LYNPARZA® is a PARP inhibitor, that traps PARP onto DNA at sites of single-strand breaks, thereby preventing their repair and generate double-strand breaks. These breaks cannot be repaired accurately in tumors harboring defects in Homologous Recombination Repair pathway genes, such as BRCA1 or BRCA2 mutations, and this leads to cumulative DNA damage and tumor cell death. LYNPARZA® is presently approved by the FDA for metastatic HER2-negative breast cancer with BRCA1/2 germline mutation. The researchers in this study evaluated the benefit of LYNPARZA® in patients with germline BRCA-mutated, HER2-negative, early stage breast cancer.MOA-of-LYNPARZA

OlympiA is a multicenter, randomized, placebo-controlled, double-blind, Phase III trial of adjuvant LYNPARZA® after neoadjuvant/adjuvant chemotherapy, in patients with germline BRCA1/2 mutations, and high-risk HER2-negative early breast cancer. This trial enrolled 1836 patients, including triple negative and hormone receptor positive breast cancer. All enrolled patients had already received standard adjuvant or neoadjuvant chemotherapy, surgery and if needed, radiation therapy, for early stage breast cancer (Stage II-III). Inclusion criteria also required that patients have a high risk of disease recurrence and those with lower risk of invasive disease recurrence were excluded. For example, patients with hormone receptor positive breast cancer had 4 or more positive lymph nodes prior to adjuvant chemotherapy. Patients were randomized 1:1 to receive LYNPARZA® 300 mg PO BID continuously for 1 year (N=921) or placebo (N=915). Endocrine therapy and bisphosphonates were allowed. The Primary endpoint was invasive Disease Free Survival (IDFS) and Secondary endpoints included distant DFS (DDFS), Overall Survival (OS) and Safety. The study results were reported early, at a median follow up of 2.5 years, after a planned interim analysis was reviewed by an Independent Data Monitoring Committee.

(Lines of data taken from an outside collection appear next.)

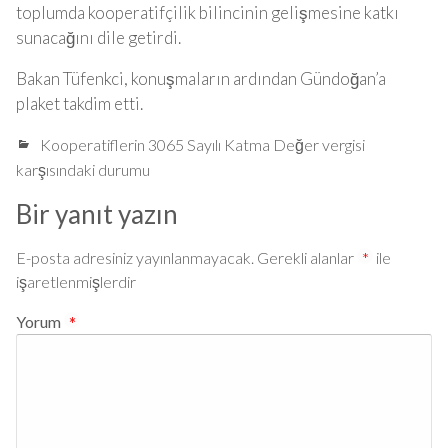
toplumda kooperatifçilik bilincinin gelişmesine katkı
sunacağını dile getirdi.
Bakan Tüfenkci, konuşmaların ardından Gündoğan’a
plaket takdim etti.
Kooperatiflerin 3065 Sayılı Katma Değer vergisi
karşısındaki durumu
Bir yanıt yazın
E-posta adresiniz yayınlanmayacak.
Gerekli alanlar
*
ile
işaretlenmişlerdir
Yorum
*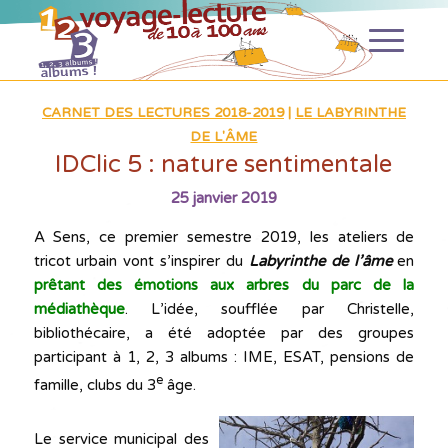
CARNET DES LECTURES 2018-2019
|
LE LABYRINTHE
DE L'ÂME
IDClic 5 : nature sentimentale
25 janvier 2019
A Sens, ce premier semestre 2019, les ateliers de
tricot urbain vont s’inspirer du
Labyrinthe de l’âme
en
prêtant des émotions aux arbres du parc de la
médiathèque
.
L’idée, soufflée par Christelle,
bibliothécaire, a été adoptée par des groupes
participant à 1, 2, 3 albums : IME, ESAT, pensions de
e
famille, clubs du 3
âge.
Le service municipal des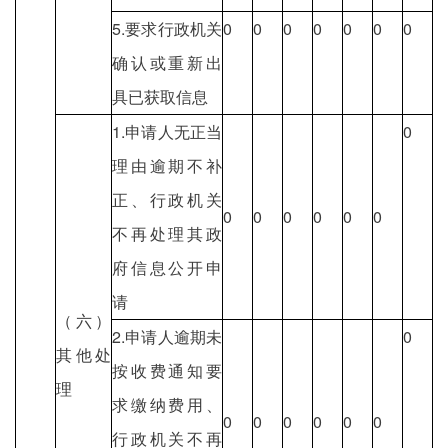
5.要求行政机关
0
0
0
0
0
0
0
确认或重新出
具已获取信息
1.申请人无正当
0
理由逾期不补
正、行政机关
0
0
0
0
0
0
不再处理其政
府信息公开申
请
（六）
2.申请人逾期未
0
其他处
按收费通知要
理
求缴纳费用、
0
0
0
0
0
0
行政机关不再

At the pre-specified interim analysis (2.5 years), the estimated 3-year invasive DFS (IDFS) was 85.9% for patients who received LYNPARZA® compared with 77.1% for those who received placebo (HR=0.58; P<0.001), representing a 42% reduction in the risk of IDFS with LYNPARZA® compared to placebo. The estimated 3-year distant DFS (DDFS) was 87.5% versus 80.4% respectively (HR=0.57; P<0.001). This represented a 43% reduction in DDFS with adjuvant LYNPARZA® compared to placebo. At the time of this interim analysis, Overall Survival data were considered immature. The side effects were consistent with the known safety profile of LYNPARZA®, and no new safety signals were noted during the trial.

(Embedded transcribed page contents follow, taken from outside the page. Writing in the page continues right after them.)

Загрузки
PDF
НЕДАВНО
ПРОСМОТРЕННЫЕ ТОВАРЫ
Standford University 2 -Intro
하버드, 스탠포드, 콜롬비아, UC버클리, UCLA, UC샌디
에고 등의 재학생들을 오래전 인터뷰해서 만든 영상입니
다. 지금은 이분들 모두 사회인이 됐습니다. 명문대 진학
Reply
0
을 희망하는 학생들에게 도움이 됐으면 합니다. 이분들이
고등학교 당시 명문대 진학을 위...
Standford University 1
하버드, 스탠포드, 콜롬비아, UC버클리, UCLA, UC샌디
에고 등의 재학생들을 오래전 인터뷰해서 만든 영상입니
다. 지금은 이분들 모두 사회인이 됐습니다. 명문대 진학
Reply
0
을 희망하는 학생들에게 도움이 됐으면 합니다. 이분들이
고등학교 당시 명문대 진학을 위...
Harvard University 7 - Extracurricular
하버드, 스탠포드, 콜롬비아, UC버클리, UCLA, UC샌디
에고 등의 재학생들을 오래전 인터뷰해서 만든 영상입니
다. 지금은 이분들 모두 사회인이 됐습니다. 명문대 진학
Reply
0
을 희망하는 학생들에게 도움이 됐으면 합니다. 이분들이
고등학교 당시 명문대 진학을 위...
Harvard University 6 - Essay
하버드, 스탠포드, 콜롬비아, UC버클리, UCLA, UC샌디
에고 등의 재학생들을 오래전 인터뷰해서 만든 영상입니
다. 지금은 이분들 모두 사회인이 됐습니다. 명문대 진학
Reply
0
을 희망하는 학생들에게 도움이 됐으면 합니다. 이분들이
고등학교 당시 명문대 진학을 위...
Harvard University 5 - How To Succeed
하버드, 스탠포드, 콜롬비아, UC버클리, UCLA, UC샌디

The authors concluded that adjuvant LYNPARZA® following adjuvant or neoadjuvant chemotherapy significantly improved invasive DFS and distant DFS with acceptable toxicity, in patients with germline BRCA mutated, and high risk HER-2 negative early stage breast cancer. The authors added that this is the first study to report the benefit of a PARP inhibitor given as adjuvant therapy on survival endpoints, in this patient group. Overall Survival data are awaited, as follow up data matures.

Adjuvant Olaparib for Patients with BRCA1- or BRCA2-Mutated Breast Cancer. Tutt AJ, Garber JE, Kaufman B, et al. June 3, 2021, DOI: 10.1056/NEJMoa2105215.